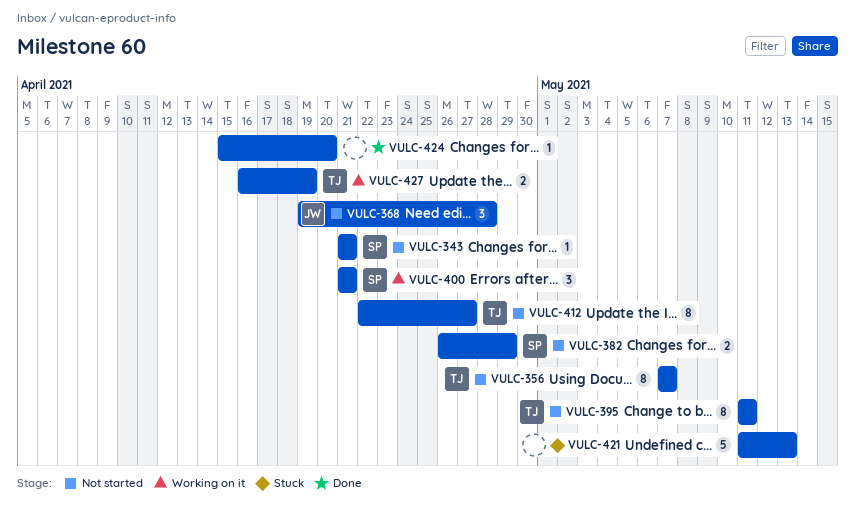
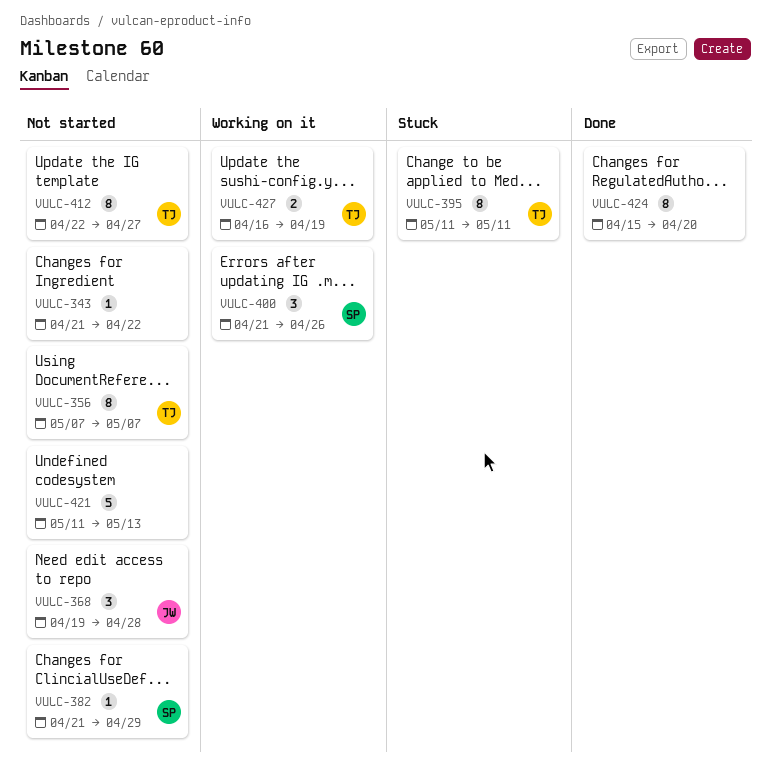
VULC-343, owner: SP -> none
VULC-343, due: Apr 21 -> Apr 22
VULC-382, estimate: 2 -> 1
VULC-382, start: Apr 26 -> Apr 21
VULC-395, status: Not started -> Stuck
VULC-400, due: Apr 21 -> Apr 26
VULC-421, status: Stuck -> Not started
VULC-424, estimate: 1 -> 8

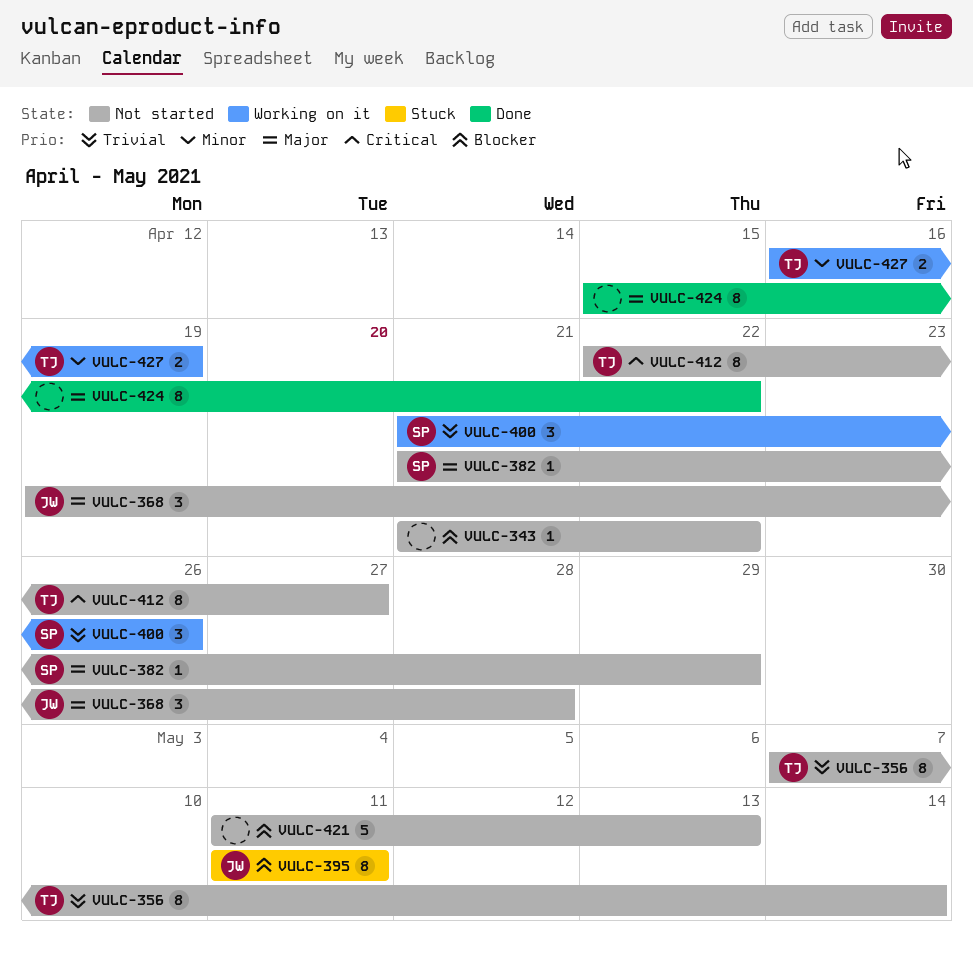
VULC-356, due: May 7 -> May 14
VULC-395, owner: TJ -> JW
VULC-424, due: Apr 20 -> Apr 22

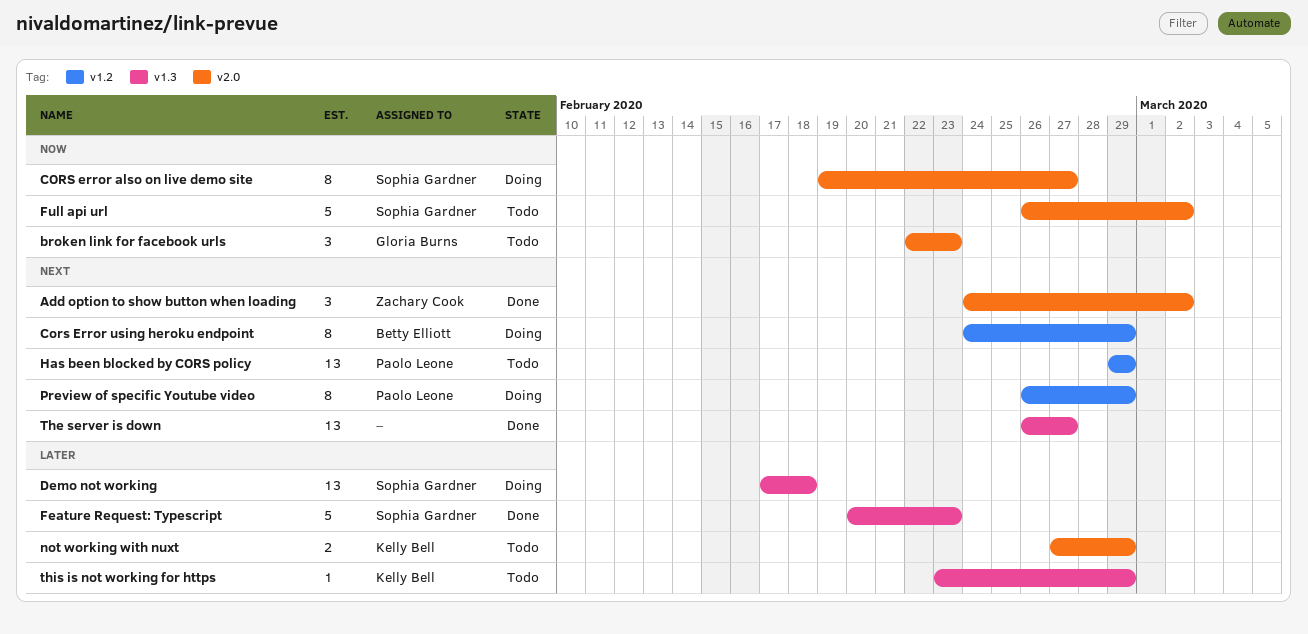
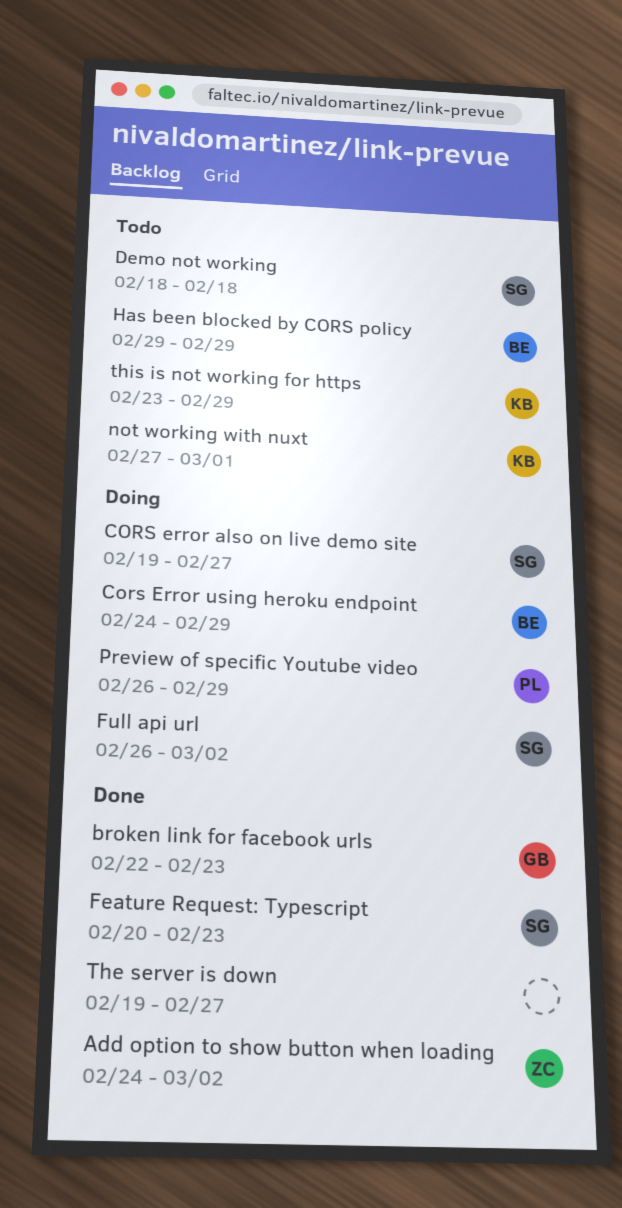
broken link for facebook urls, status: Todo -> Done
Demo not working, status: Doing -> Todo
Demo not working, start: Feb 17 -> Feb 18
Full api url, status: Todo -> Doing
Has been blocked by CORS policy, owner: Paolo Leone -> Betty Elliott
not working with nuxt, due: Feb 29 -> Mar 1
The server is down, start: Feb 26 -> Feb 19

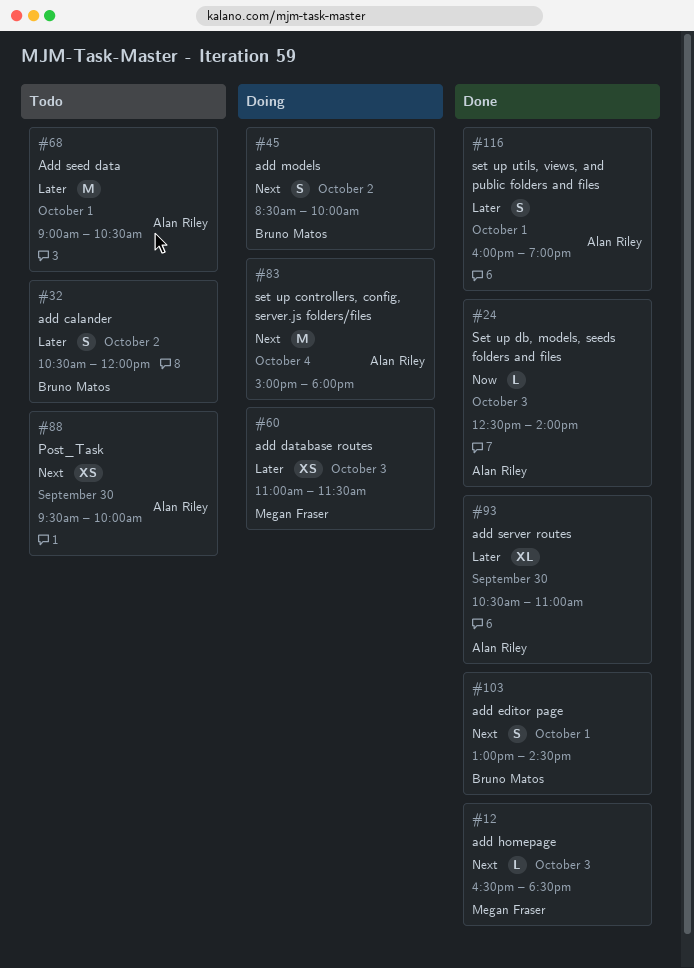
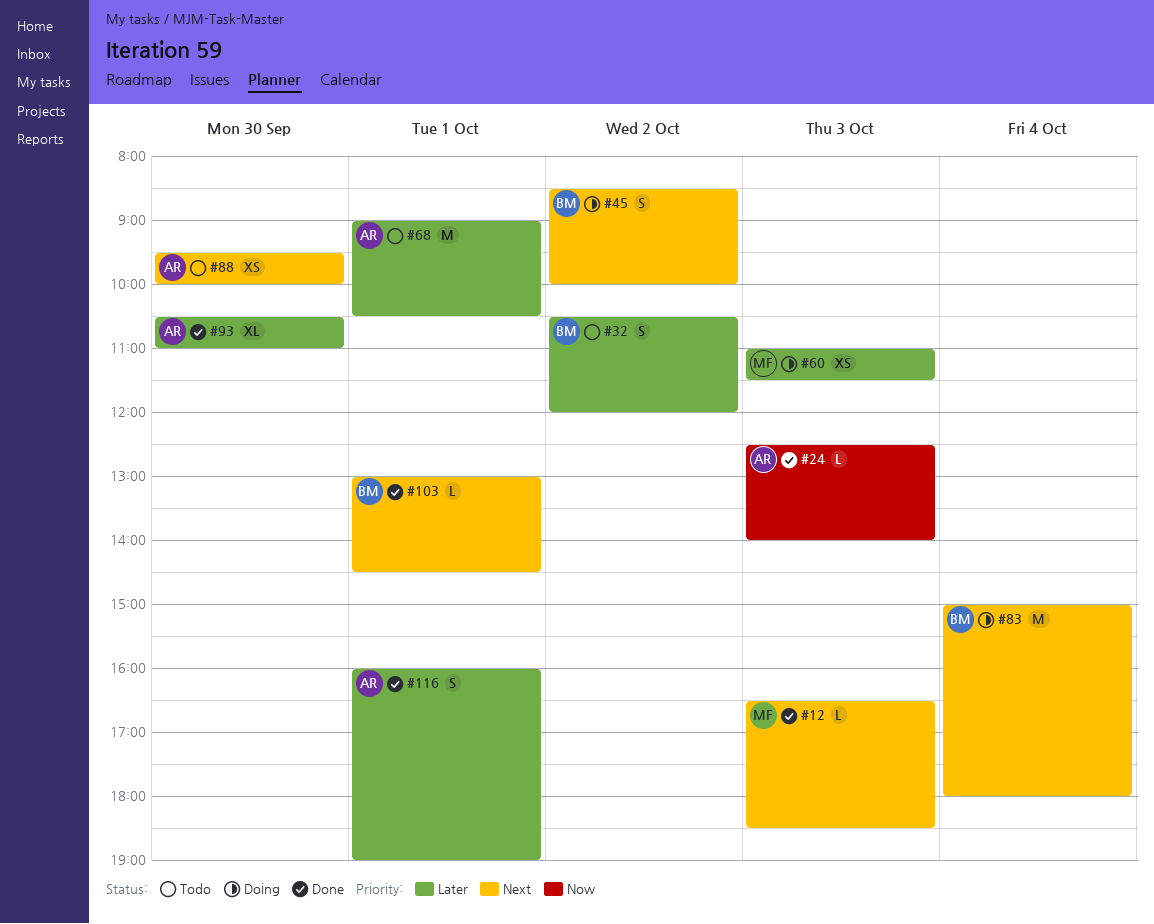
#83, owner: Alan Riley -> Bruno Matos
#103, estimate: S -> L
......
* **WHAT YOU SHOULD DO**:
In the entries above, find the line with "Demo not working, status: Doing -> Todo" and the line with "The server is down, start: Feb 26 -> Feb 19", then set down exactly those two and every line between them, nothing else.

* **SOLUTION TO THE EXERCISE**:
Demo not working, status: Doing -> Todo
Demo not working, start: Feb 17 -> Feb 18
Full api url, status: Todo -> Doing
Has been blocked by CORS policy, owner: Paolo Leone -> Betty Elliott
not working with nuxt, due: Feb 29 -> Mar 1
The server is down, start: Feb 26 -> Feb 19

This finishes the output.